Skip the Extended Warranty
Every truck decision in this business is really an uptime decision. You sold FedEx a share of a flow of packages that shows up whether or not you are ready — your trucks are how you cover the capacity you promised, and a truck in the shop is a hole in what you sold. (The full mental model is in what you’re actually selling FedEx.)
That frame is the whole reason to skip the extended warranty on a delivery truck. It sounds like peace of mind. On a working asset whose only job is uptime, it usually buys you the opposite.
This is one operator’s opinion, not financial advice. Talk to your accountant about how the premium hits your books.
You lose either way when you use it
When something on the truck breaks and you go to use the warranty, look at both outcomes.
If the warranty company fights the claim — and they are in the business of fighting claims — you eat the argument while the truck sits. You are now negotiating coverage instead of fixing a van, and every day of that negotiation is a day of lost capacity.

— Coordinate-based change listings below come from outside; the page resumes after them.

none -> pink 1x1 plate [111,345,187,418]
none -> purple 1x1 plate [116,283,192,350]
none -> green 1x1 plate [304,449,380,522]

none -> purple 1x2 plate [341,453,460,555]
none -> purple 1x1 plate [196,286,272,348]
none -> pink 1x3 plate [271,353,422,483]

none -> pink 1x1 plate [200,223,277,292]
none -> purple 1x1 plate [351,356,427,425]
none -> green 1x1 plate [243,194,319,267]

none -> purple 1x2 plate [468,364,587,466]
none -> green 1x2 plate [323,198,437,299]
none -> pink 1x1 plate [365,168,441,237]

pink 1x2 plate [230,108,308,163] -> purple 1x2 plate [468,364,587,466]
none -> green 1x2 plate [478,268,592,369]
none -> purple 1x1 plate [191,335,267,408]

If they honor it, the approval, the authorized shop, and the parts all move on the warranty company’s schedule, not yours. You take the truck where they say, when they say, and you wait for parts they source. Either way, the truck is down longer than it would have been if you had simply paid your own mechanic to fix it the morning it broke.
The cost of a repair is the downtime, not the part
That is the whole problem with a warranty on a working asset. The cost of a repair is not the part. The cost of a repair is the downtime — the route that doesn’t get covered while the truck is off the road.

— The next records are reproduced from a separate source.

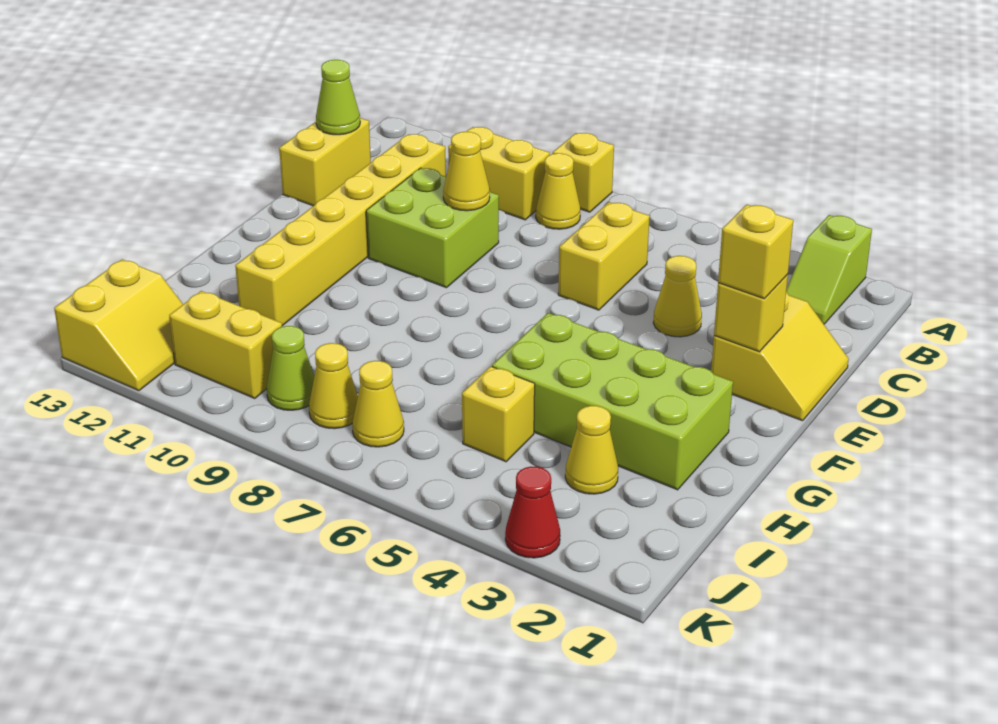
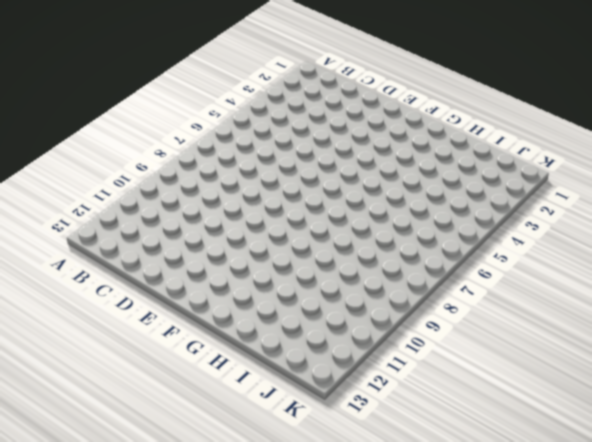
none -> lime 1x2 slope [786,215,872,324]
none -> yellow 1x1 brick [553,133,614,212]
none -> yellow 1x1 cone [536,153,580,229]

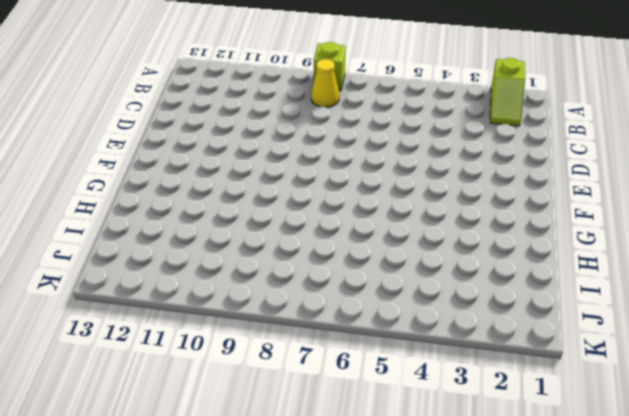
lime 1x1 brick [314,42,346,91] -> yellow 1x1 brick [553,133,614,212]
none -> yellow 1x2 brick [448,127,550,220]
none -> yellow 1x2 brick [558,202,650,310]
none -> yellow 1x6 brick [235,134,446,326]

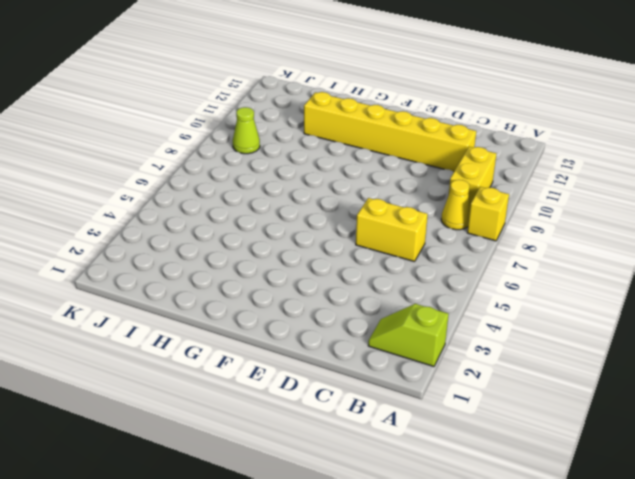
none -> yellow 1x2 brick [279,118,371,206]
none -> yellow 2x2 slope [711,292,849,421]
none -> yellow 1x1 cone [653,256,702,337]

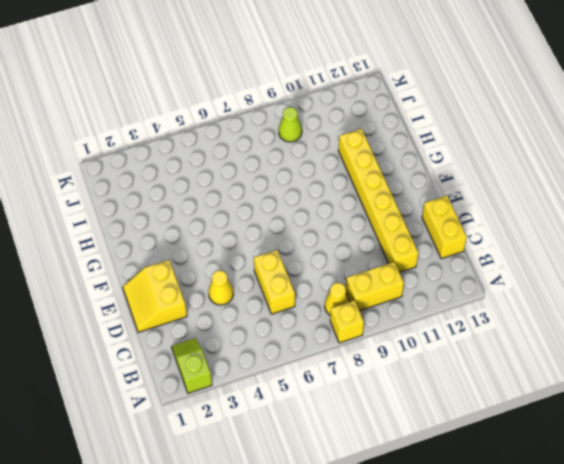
none -> lime 2x2 brick [366,168,499,288]
none -> lime 2x4 brick [492,313,733,490]
none -> yellow 1x1 cone [565,406,618,494]

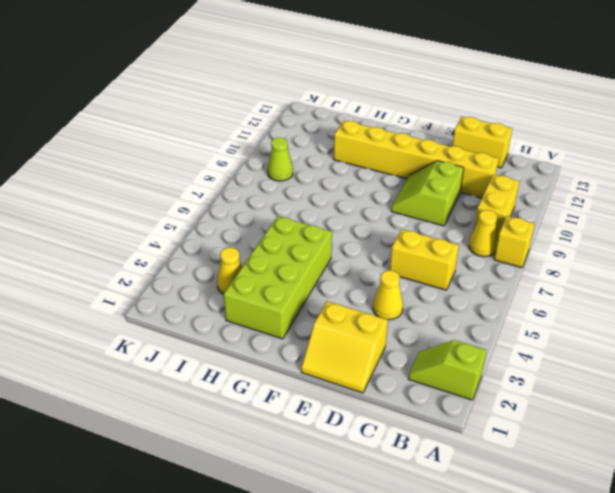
lime 2x2 slope [391,161,464,226] -> lime 2x2 brick [366,168,499,288]
none -> yellow 1x1 brick [462,366,535,462]
none -> yellow 1x1 cone [352,361,404,447]
none -> yellow 1x1 cone [309,343,358,429]

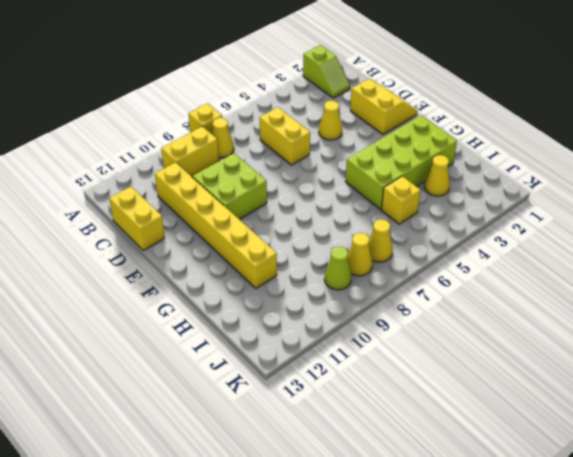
none -> yellow 1x2 brick [169,291,282,399]
none -> yellow 2x2 slope [54,259,183,391]
none -> red 1x1 cone [505,467,560,558]

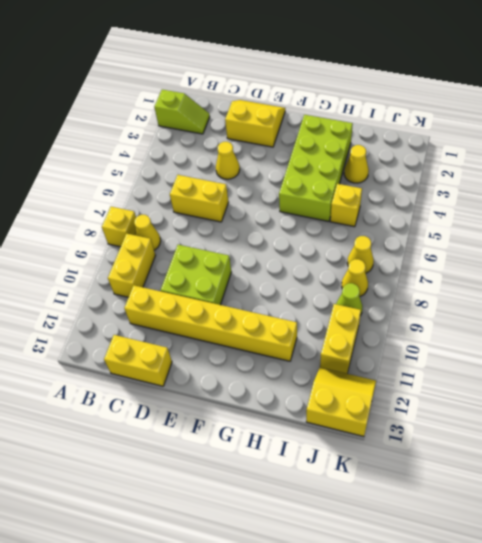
none -> red 1x1 cone [505,467,560,558]
none -> lime 1x1 cone [316,60,360,135]
none -> yellow 1x1 cone [443,132,490,211]

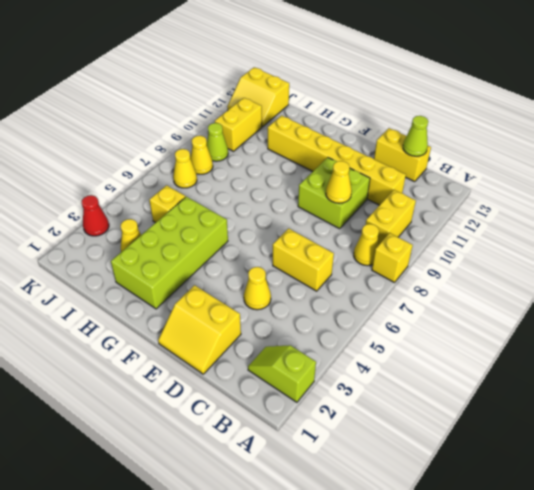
none -> yellow 1x1 brick [714,274,788,352]
none -> yellow 1x1 brick [718,205,793,299]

A warranty almost always makes the downtime worse in exchange for shaving the part bill. You are optimizing the small number and inflating the big one. You save a few hundred dollars on a component and pay for it in missed stops, scrambled coverage, and a contingency driver at contingency prices. That is a bad trade every time you make it.
This is the same logic that says don’t buy used trucks and never lease: in each case the move that looks like it saves money up front is really selling your uptime for cash, and uptime is the only thing you are actually selling.
What to do instead
Keep a relationship with a mechanic who will get you back on the road fast. That relationship is worth more than any warranty, because it optimizes the number that actually matters — how quickly the truck is earning again.
Pay cash for repairs. Skip the extended warranty and treat the premium you did not spend as your own self-insurance fund for the occasional bad day. Over a fleet and over years, you will come out ahead on the dollars and far ahead on the uptime — because the truck gets fixed on your schedule, by your mechanic, the morning it breaks.
The one place this logic flips is a genuinely new truck still under its original manufacturer’s warranty — that coverage came with the truck and costs you nothing extra, so use it. The thing to skip is the extended warranty you pay a premium to add on. That premium is buying you slower repairs.
The single sentence to take with you
If you remember one sentence from this article, make it this one:
On a working delivery truck the cost of a repair is the downtime, not the part — and an extended warranty almost always makes the downtime worse to shave the part bill, so keep a fast mechanic, pay cash, and self-insure the premium you didn’t spend.
The packages do not wait for a claims adjuster. Optimize the number that matters: how fast the truck gets back on the road.